◆ **PROBLEM STATEMENT**: Copy every line that contains the string "down" from the entries below.

◆ **DATA FOR THIS EXERCISE**:

════════

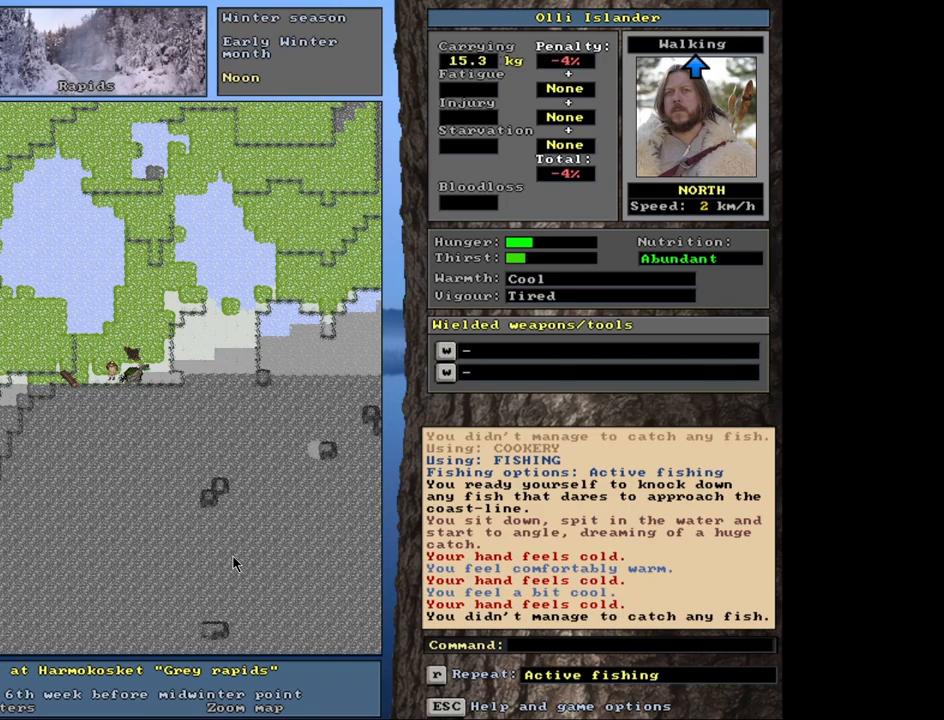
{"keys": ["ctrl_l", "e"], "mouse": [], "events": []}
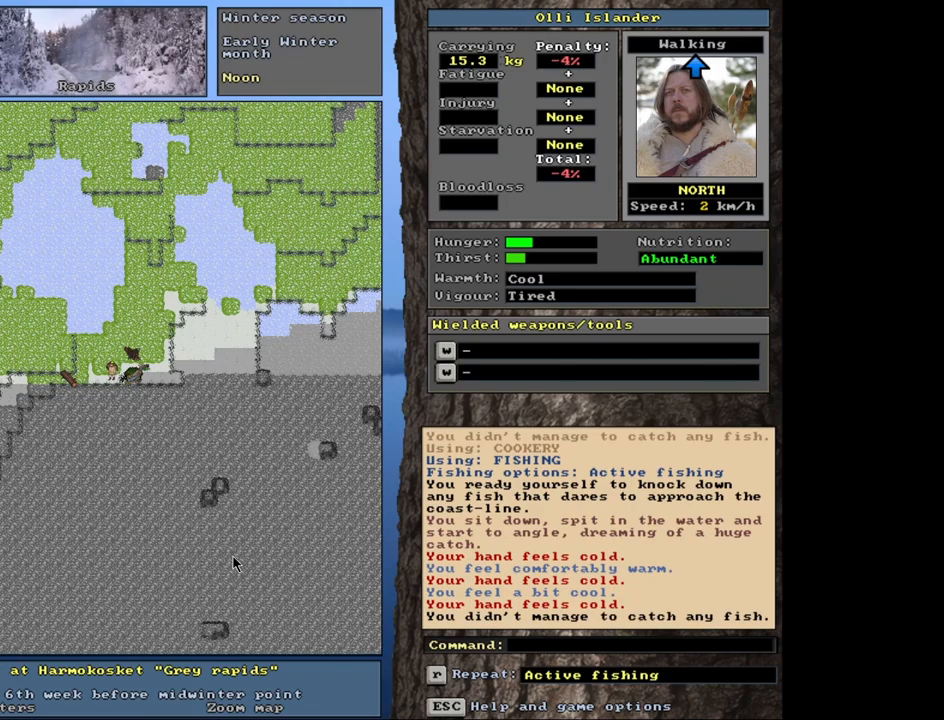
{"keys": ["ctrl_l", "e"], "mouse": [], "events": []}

════════

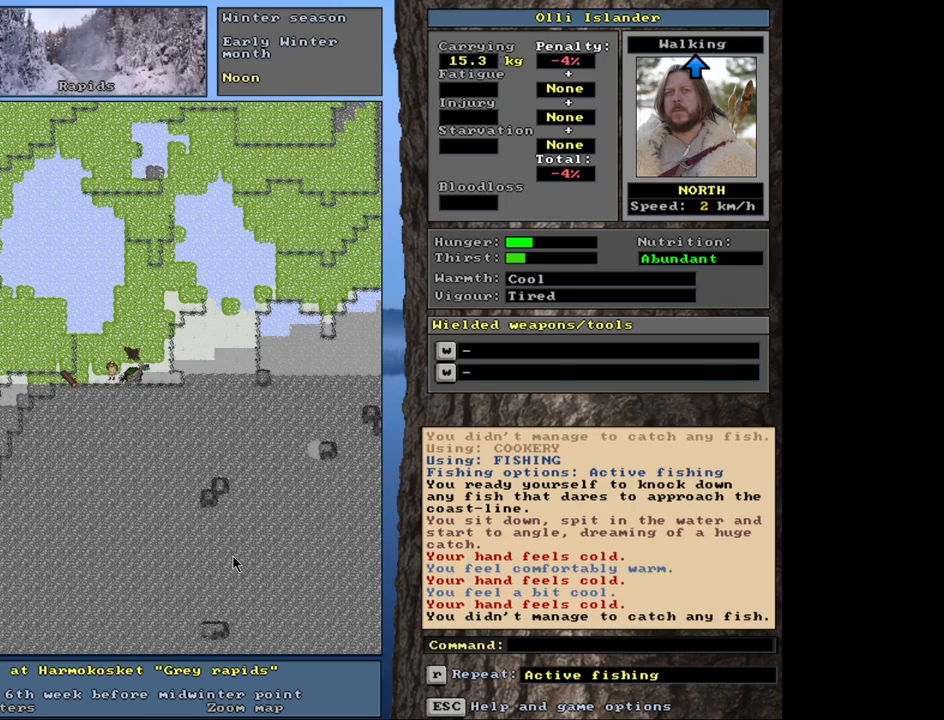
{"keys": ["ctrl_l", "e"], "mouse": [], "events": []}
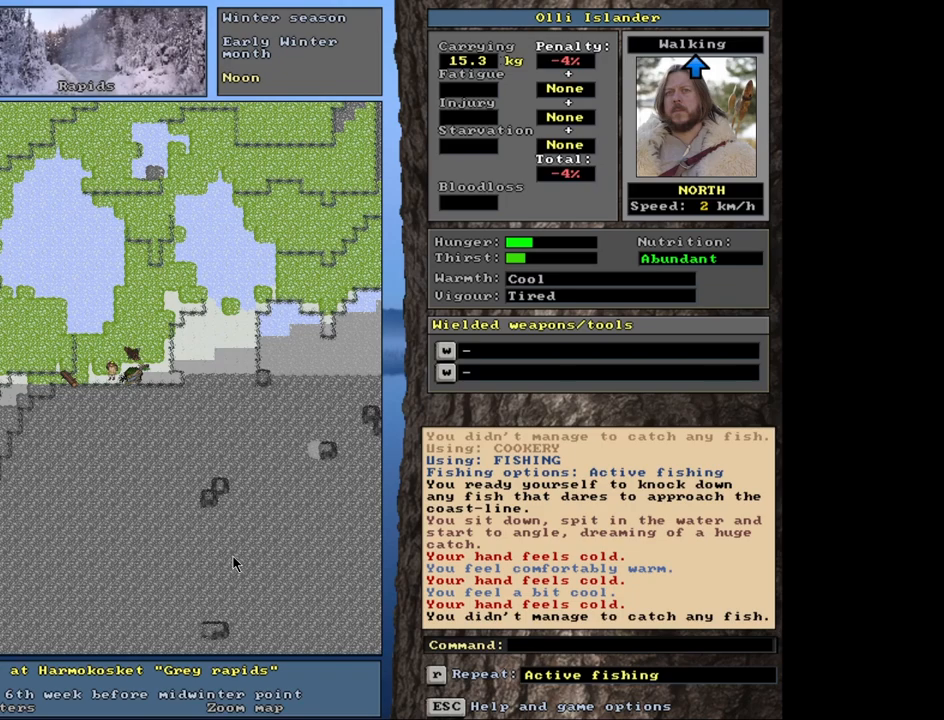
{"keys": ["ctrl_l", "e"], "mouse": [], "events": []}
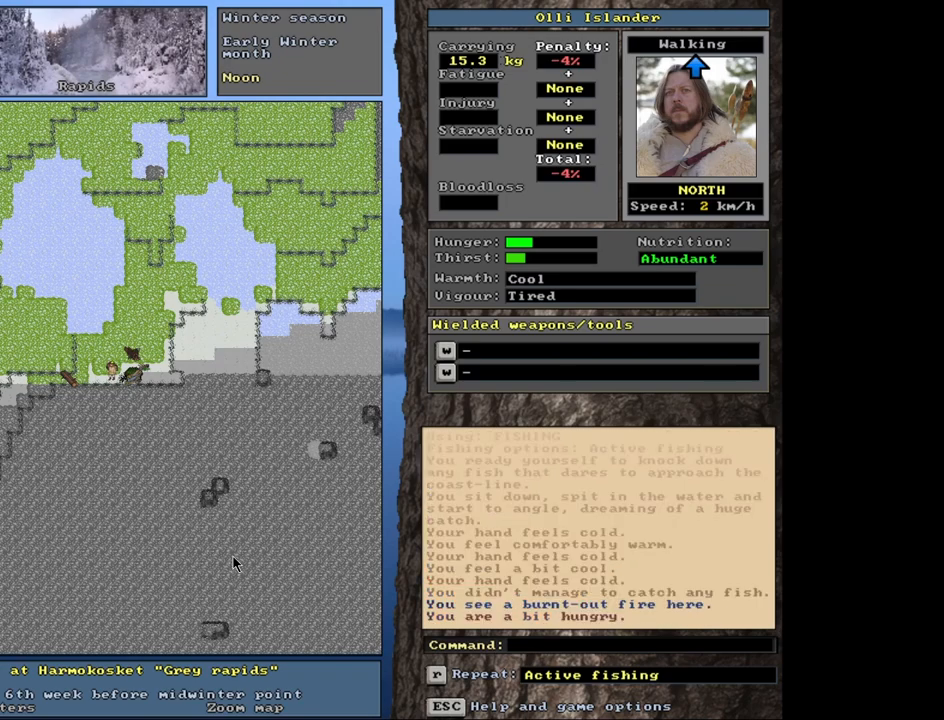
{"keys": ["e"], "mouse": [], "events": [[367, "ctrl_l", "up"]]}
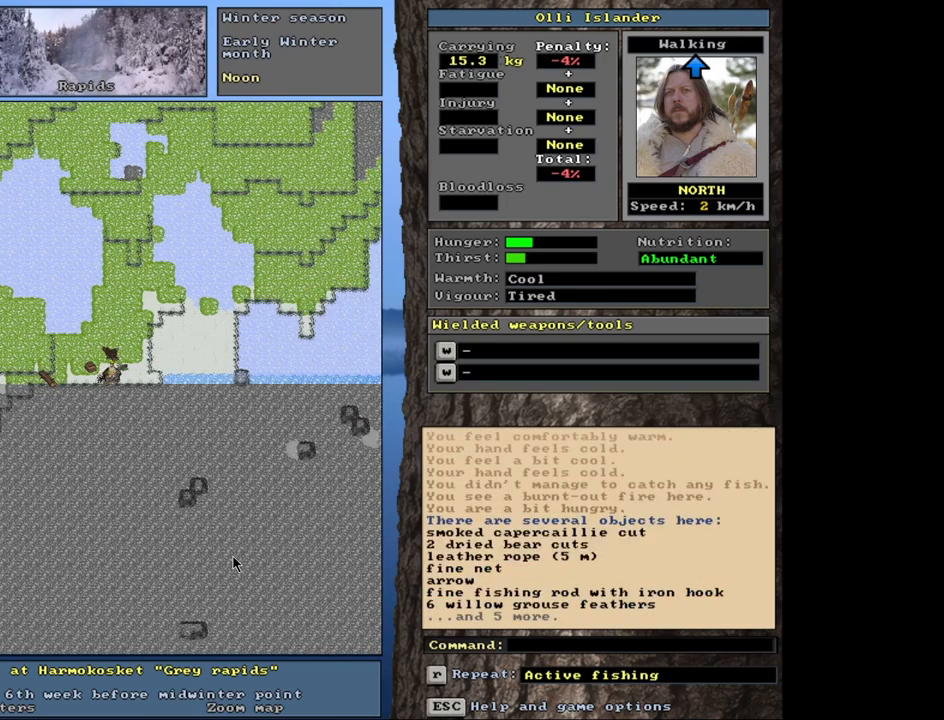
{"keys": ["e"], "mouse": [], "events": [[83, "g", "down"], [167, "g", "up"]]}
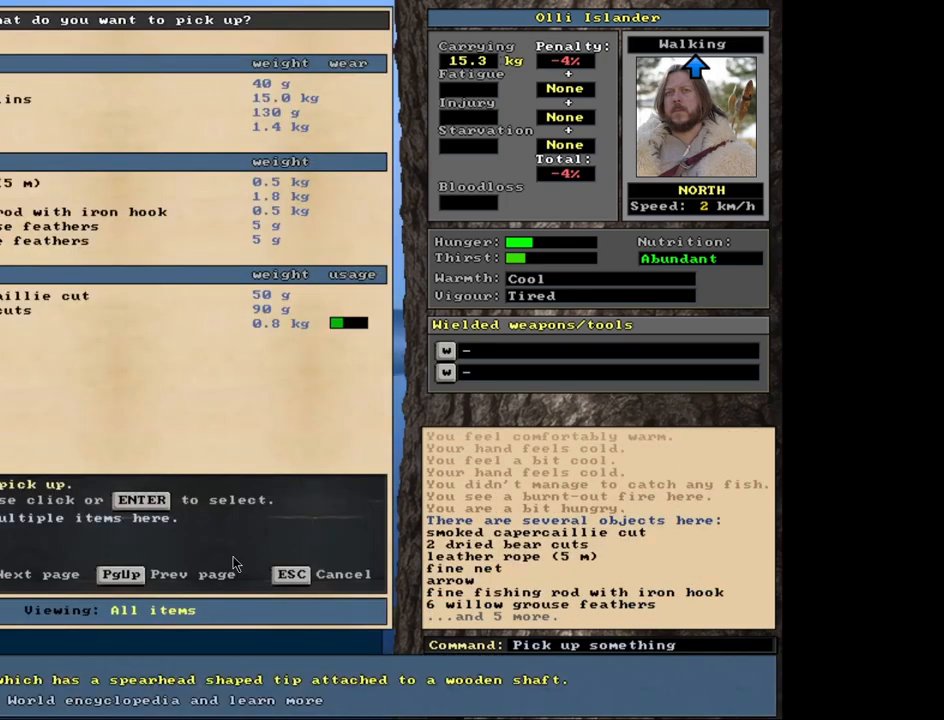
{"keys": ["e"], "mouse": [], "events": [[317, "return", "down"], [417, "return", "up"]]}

════════

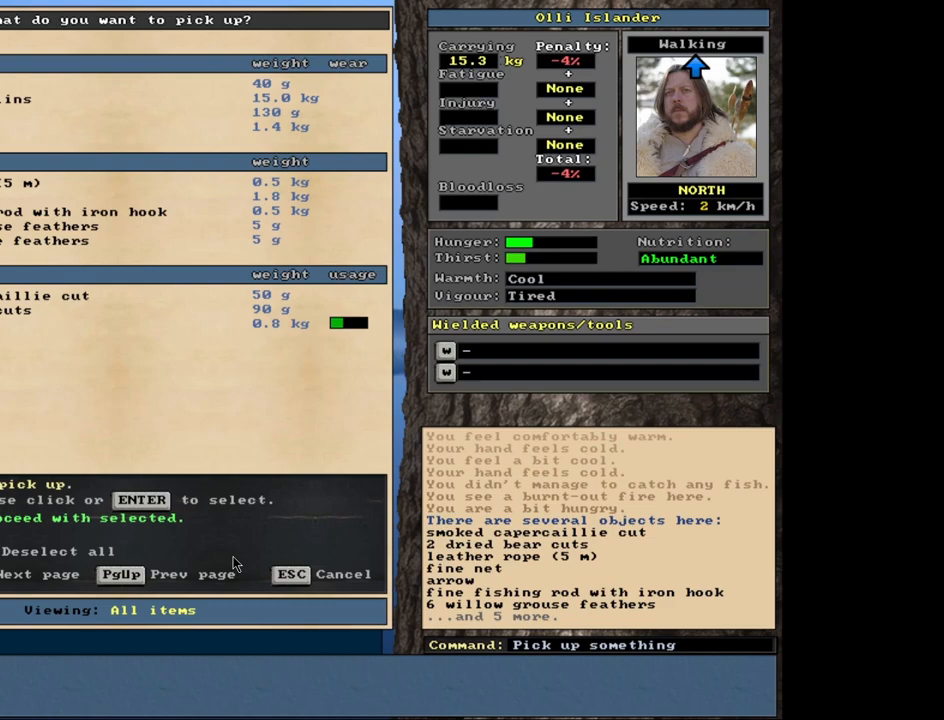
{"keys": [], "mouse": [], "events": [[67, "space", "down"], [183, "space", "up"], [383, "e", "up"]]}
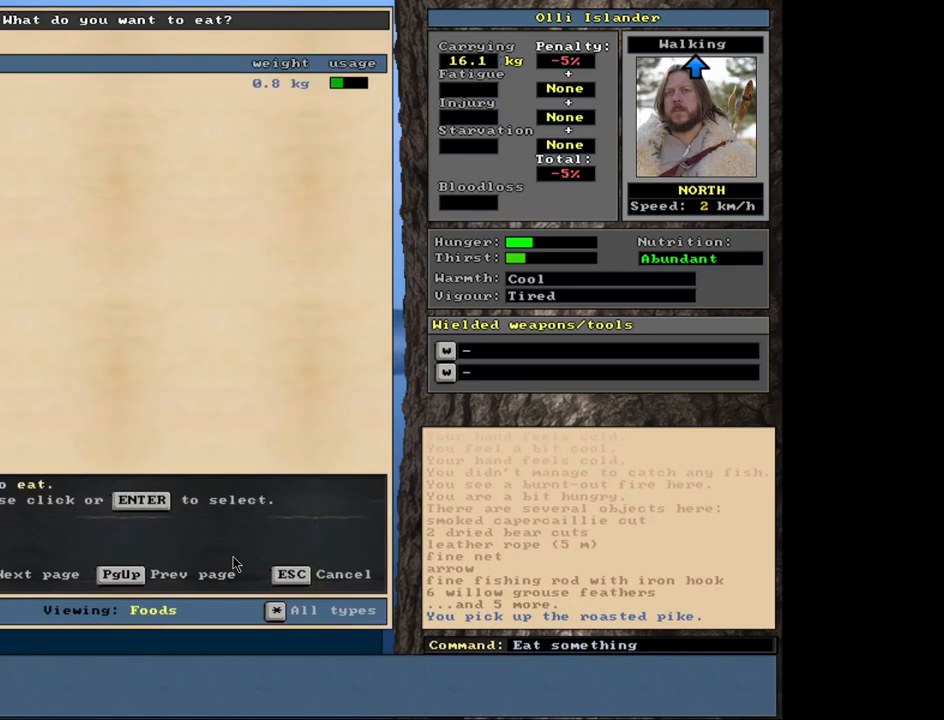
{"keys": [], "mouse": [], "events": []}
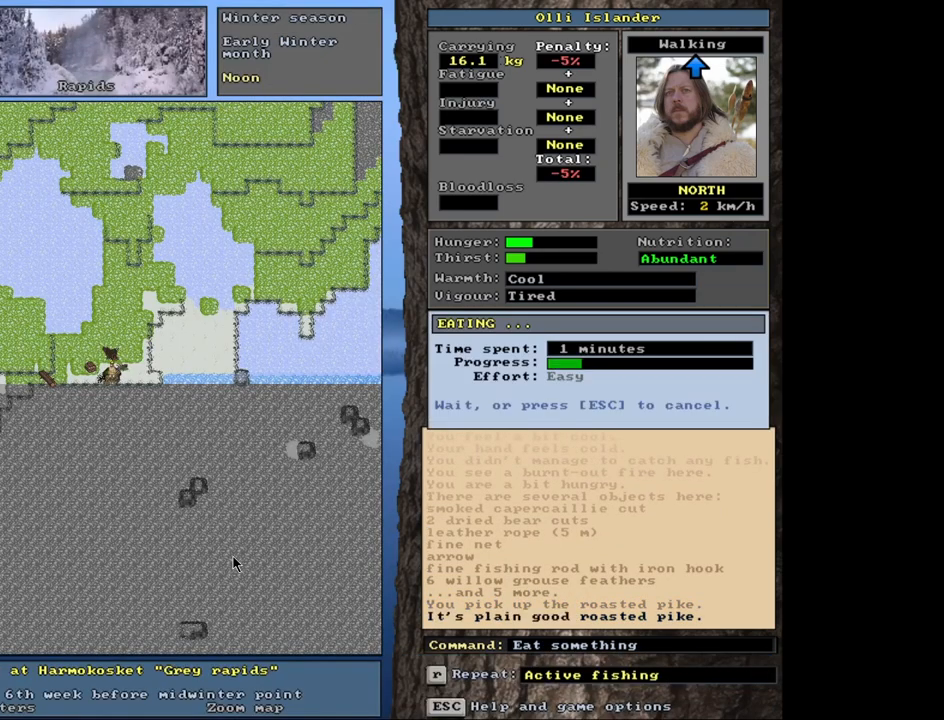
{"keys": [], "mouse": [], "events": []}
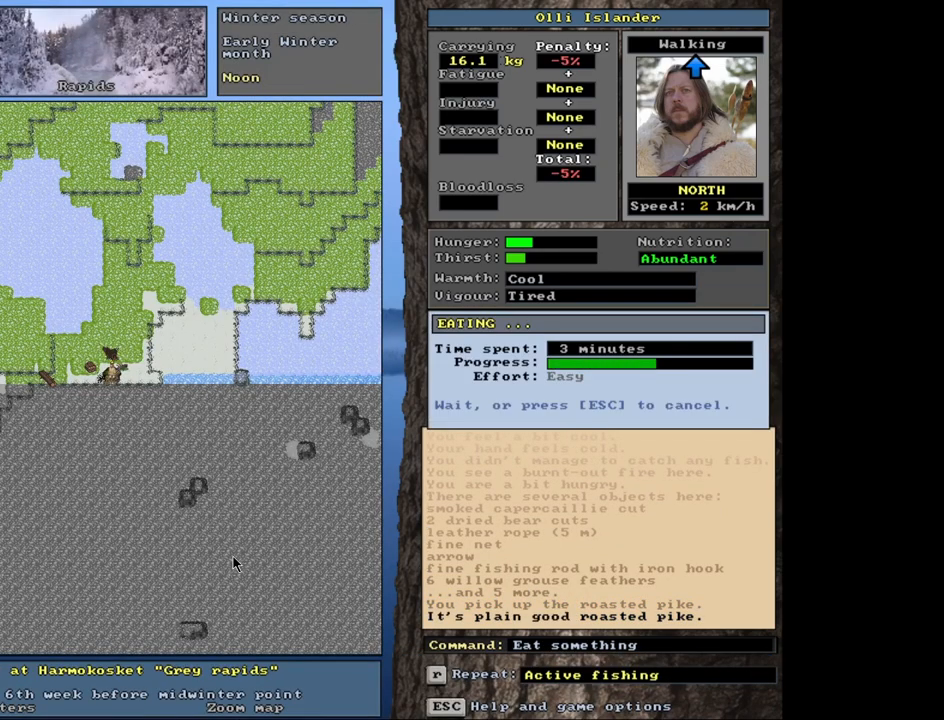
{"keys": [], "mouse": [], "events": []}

════════

◆ **FINAL ANSWER**:
{"keys": ["e"], "mouse": [], "events": [[83, "g", "down"], [167, "g", "up"]]}
{"keys": ["e"], "mouse": [], "events": [[317, "return", "down"], [417, "return", "up"]]}
{"keys": [], "mouse": [], "events": [[67, "space", "down"], [183, "space", "up"], [383, "e", "up"]]}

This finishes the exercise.